Squelette fossilisé de Sinornithosaurus. © dinosoria.com L’étude du fossile a démontré plusieurs points. Son omoplate, son apophyse coracoïde et son bréchet s’apparentent plus à ceux d’un oiseau que d’un dinosaure. Les empreintes fossiles des plumes sont visibles le long des os de ce dinosaure qui a vécu il y a plus de 120 millions d’années. Il se nourrissait sans doute de lézards et de petits mammifères. Cependant, le duvet de plumes qui lui couvrait le corps ne lui permettait pas de voler. En plus des deux serres, les vertèbres de sa queue sont hérissées de minces tiges osseuses qui la renforcent. Elles servent également à manœuvrer avec plus de dextérité.
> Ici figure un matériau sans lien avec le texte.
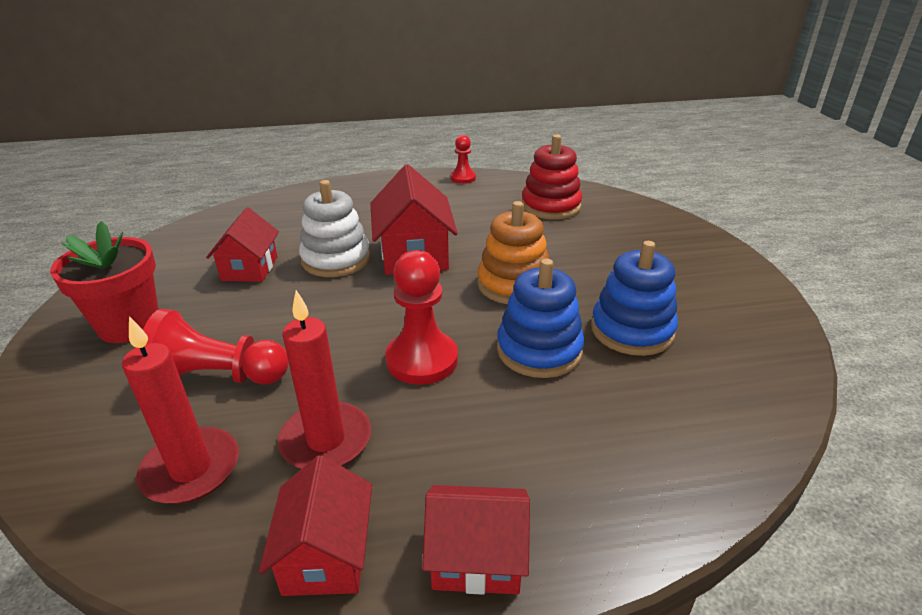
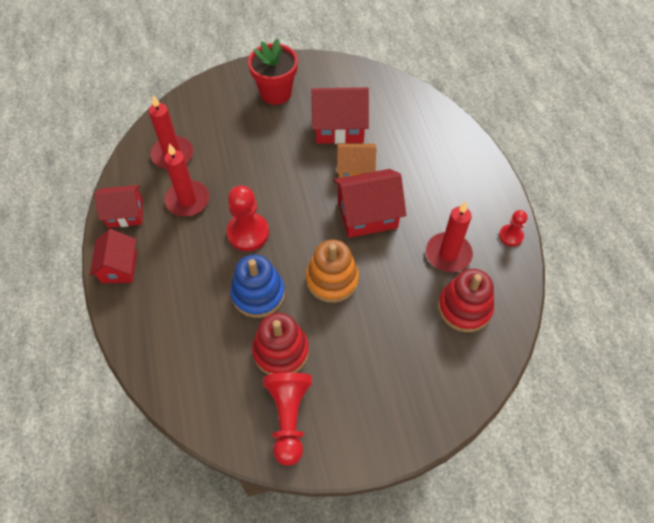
camera: 85 degrees right, 25 degrees up
(217, 377) = (233, 144): red pawn -> red pawn (288, 418)
(249, 268) = (339, 127): red house -> red house, size x1.50
(336, 259) = (355, 170): white stacking toy -> orange house
(481, 209) = (448, 254): none -> red candle
(632, 330) = (281, 351): blue stacking toy -> red stacking toy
Vertèbres de la queue. Sinornithosaurus. © dinosoria.com Le fossile renforce l’hypothèse selon laquelle les plumes ont d’abord poussé pour protéger les animaux du froid ou pour la parade amoureuse plutôt que pour voler. En 2009, Sinornithosaurus millenii a fait l'objet d'une étude. On serait peut-être en présence du premier fossile d'un dinosaure venimeux. Classification : Saurischia Theropoda Tetanurae Coelurosauria Dromaeosauridae
Il s’agit là d’un autre théropode à plumes. Les fossiles ont été découverts par des fermiers près de Beipiao, en Chine. Ce dinosaure a été découvert en 1996 et décrit en 1999. Les fossiles montrent que ce dinosaure possédait des plumes raides et étroites. Elles avaient peut-être un canal creux.
Membres antérieurs avec traces fossiles de plumes Avec ses 2,20 mètres de long, Beipiaosaurus est le plus grand dinosaure à plumes jamais découvert. Beipiaosaurus vivait au Crétacé inférieur. Classification : Saurischia Theropoda Tetanurae Coelurosauria Mais, si ni ce thérizinosaure, ni ses ancêtres, n’ont jamais volé, comment expliquer la présence de telles plumes ?
Une des hypothèses concernant la présence de plumes serait que ces dernières ne servaient pas à voler mais à isoler les dinosaures du froid. Des tests menés par Mary Schweitzer sur les structures fibreuses du Shuvuula deserti, un « simili-oiseau », trouvé en Mongolie, apporte des éléments de réponse.
Le nouveau look du Velociraptor. © BBC Les tests ont démontré que ces fibres sont similaires, chimiquement et structurellement, aux plumes des oiseaux actuels.
En principe, plus un animal est de grande taille, moins il a besoin de poils ou de plumes pour se protéger. Selon Philip Currie, si le tyrannosaure adulte avait des plumes, c’était juste pour parader. Mais, il est plus probable que si, plumes il y a, le tyrannosaure les perdait en grandissant. Cependant, les bébés maîtrisaient moins leur température. Les nouveau-nés pouvaient parfaitement posséder un duvet de plumes isolant pour rester au chaud. On sait aujourd’hui que les plumes étaient fréquentes chez les dinosaures, en tout cas bien plus qu’on ne le pensait. Les dernières découvertes montrent que des espèces de grande taille en possédaient. Il ne reste plus qu’à trouver le fossile d’un bébé tyrannosaure au joli duvet pour confirmer cette hypothèse.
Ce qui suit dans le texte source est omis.